Late last year, Nacho started having an intense, gagging cough that was getting more frequent over time. In early April, we were devastated by the news that Nacho, who had been diagnosed with a heart murmur a few years back, had full-blown congestive heart failure. The five meds the vets put him on got it under control, but even then the vet cardiologist said he would consider it a success if he lived 9-12 months. We knew it was only a matter of time.
Fast forward to early September, my parents noticed Rhett deteriorating. In the span of less than two weeks, he was diagnosed with arthritis and kidney failure; he started vomiting, having seizures and bloody diarrhea; and on his final vet visit the ultrasound revealed a tumor on his pituitary gland and that his internal organs were a mess. There was nothing left to do to save him; he was already unconscious. My parents spoke to my sister, who was in absolute sorrow that she wouldn’t have a chance to say goodbye to him, and Rhett went peacefully on Wednesday, Sept. 16.
Before any of us even had time to fully process this loss, Nacho’s gagging cough had come back and became noticeably worse right after Rhett’s passing. My parents took him to the vet that Monday and got more bad news. He had an irregular heartbeat, fluid in his lungs, and was beyond the point when adjusting the meds would do anything for him. By then, he had also stopped eating which meant he was no longer taking his pills. His heart was a ticking time bomb.
Since he was first diagnosed, I had told my parents that no matter what, I wanted to be home for his final days. I arrived Tuesday and when I saw how bad he was, I didn’t feel right about waiting until later in the week just to give myself a few more days with him. His gagging was awful. You could see and hear how fast and non-rhythmically his heart was beating. He was so short of breath you could tell he was having trouble getting air. We genuinely thought he might not make it through the night. When he did, we made the appointment the next morning and we were all with him when Nacho went peacefully on Wednesday, Sept. 23.
It is hard to believe they are both gone from our lives. Just like that. I stayed home the rest of the week to work and the house felt so quiet and empty. Their spirit and presence gave it energy and life. We already feel their absence and miss them dearly.

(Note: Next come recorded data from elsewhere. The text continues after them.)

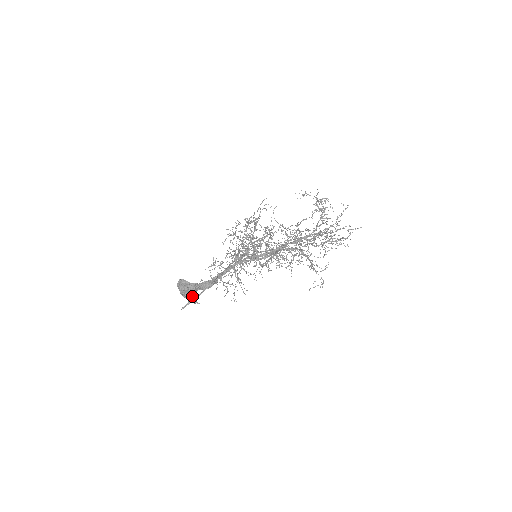
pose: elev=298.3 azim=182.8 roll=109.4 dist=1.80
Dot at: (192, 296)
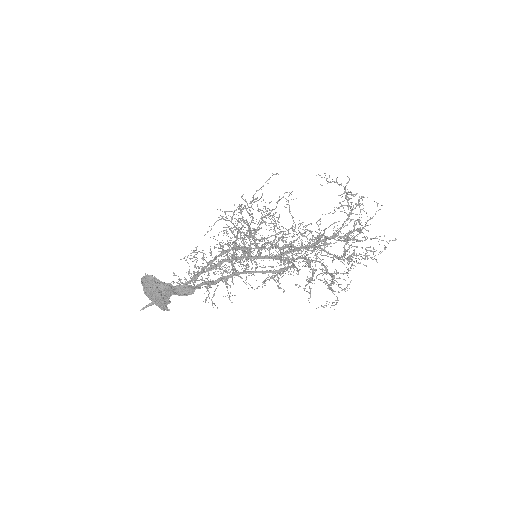
Dot at: (162, 301)
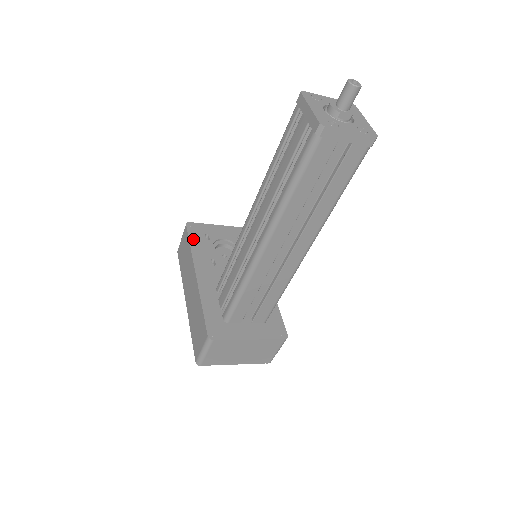
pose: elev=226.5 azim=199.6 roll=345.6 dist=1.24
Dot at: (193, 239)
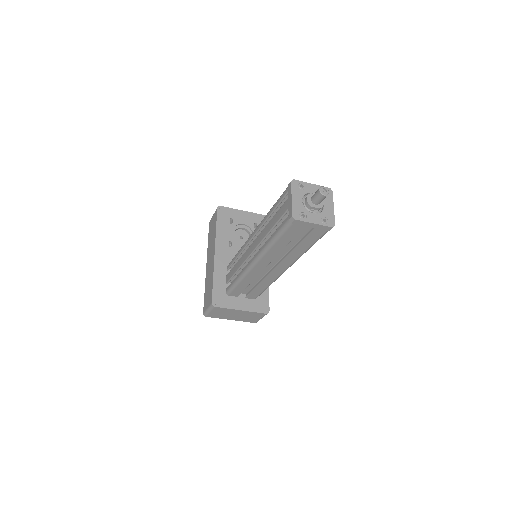
Dot at: (220, 222)
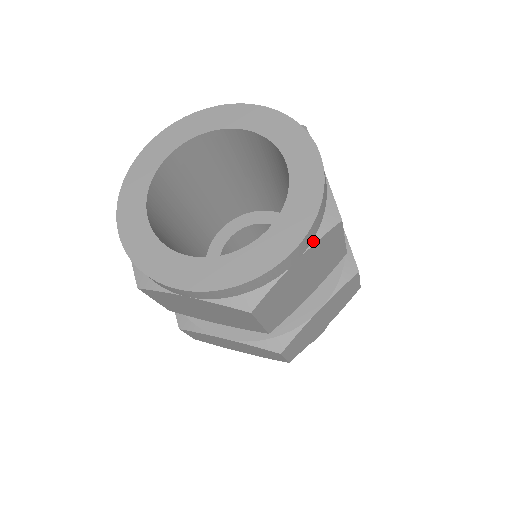
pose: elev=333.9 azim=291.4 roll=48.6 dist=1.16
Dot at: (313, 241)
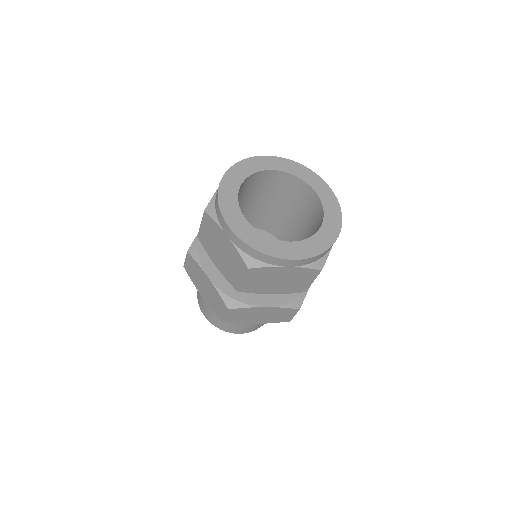
Dot at: occluded
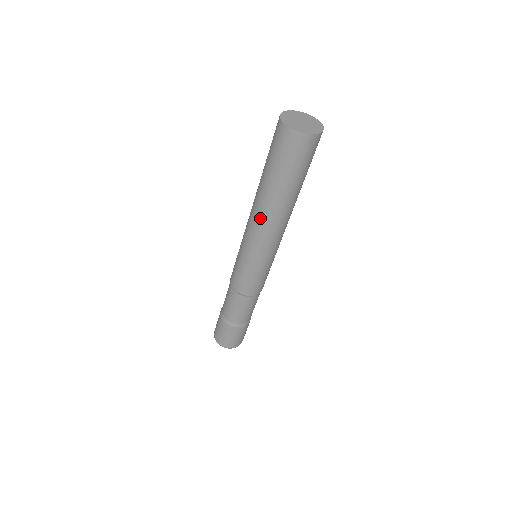
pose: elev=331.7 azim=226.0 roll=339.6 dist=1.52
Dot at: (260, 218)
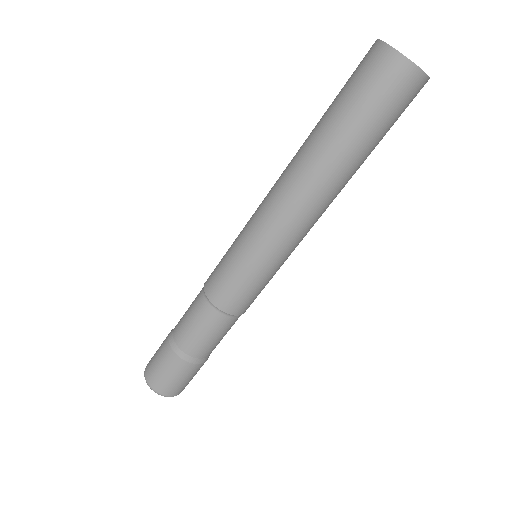
Dot at: (307, 197)
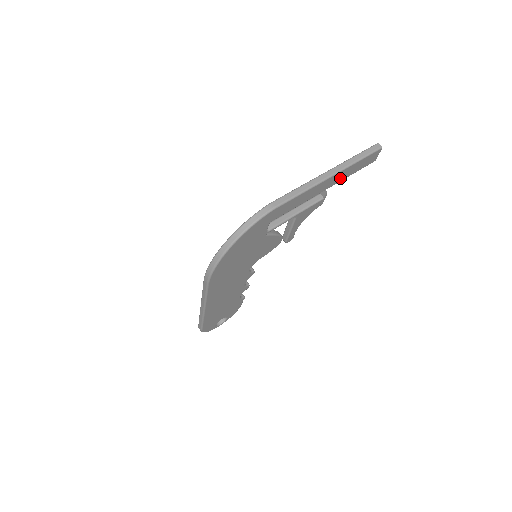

I went back to Miami knowing the next time I go home, the doggies won’t be there to greet me. They are part of what made home home. I worry more about my parents, who suddenly went from having two dependents who filled their days to being alone together for the first time in years. They are surrounded by constant reminders of the dogs being gone. The way they cared for those dogs, in life and as they were dying, shows how generously and selflessly they loved them.
Anyone who has ever loved a dog knows this is the hardest part. We let them into our hearts and lives and they fill them. I am reminded of many lessons from The Little Prince and his Fox, but this one in particular:
When Rhett and Nacho came into our lives, they tamed us as much as we tamed them and so we needed each other. We belonged to each other. Out of all the dogs in the whole world, they were unique and special to us because they were our dogs. And we are forever grateful for the blessing of being their humans.